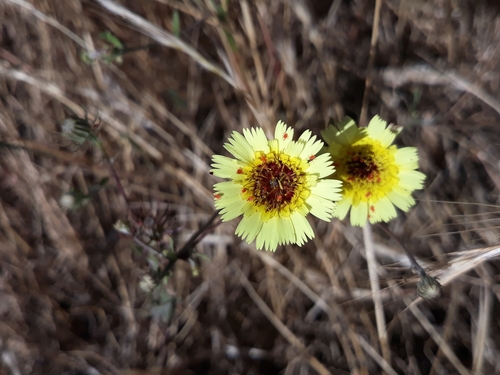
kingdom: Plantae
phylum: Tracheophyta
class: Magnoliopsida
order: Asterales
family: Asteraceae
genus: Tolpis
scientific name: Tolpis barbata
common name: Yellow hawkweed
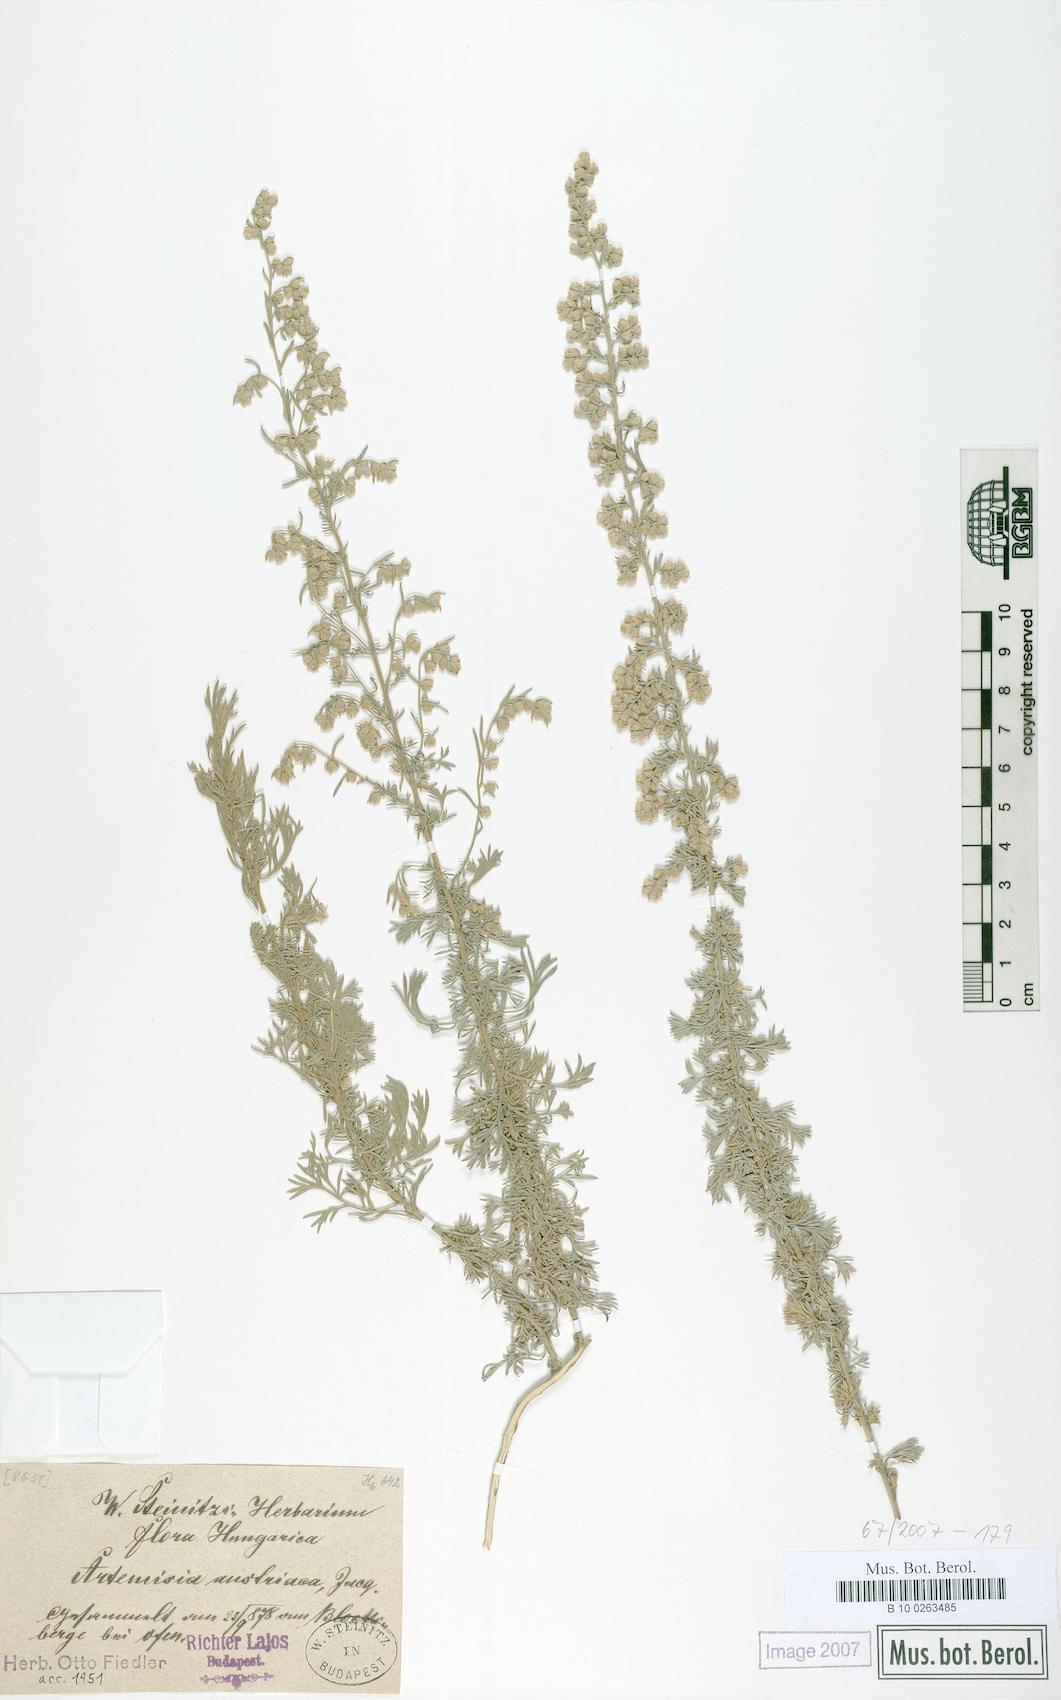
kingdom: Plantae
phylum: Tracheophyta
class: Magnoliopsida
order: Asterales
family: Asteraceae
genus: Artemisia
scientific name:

##########

◆ **Problem statement**: Copy out every line of the rows above word for word, leaving out the pictures.

◆ **Problem solution**:
kingdom: Plantae
phylum: Tracheophyta
class: Magnoliopsida
order: Asterales
family: Asteraceae
genus: Tolpis
scientific name: Tolpis barbata
common name: Yellow hawkweed
kingdom: Plantae
phylum: Tracheophyta
class: Magnoliopsida
order: Asterales
family: Asteraceae
genus: Artemisia
scientific name:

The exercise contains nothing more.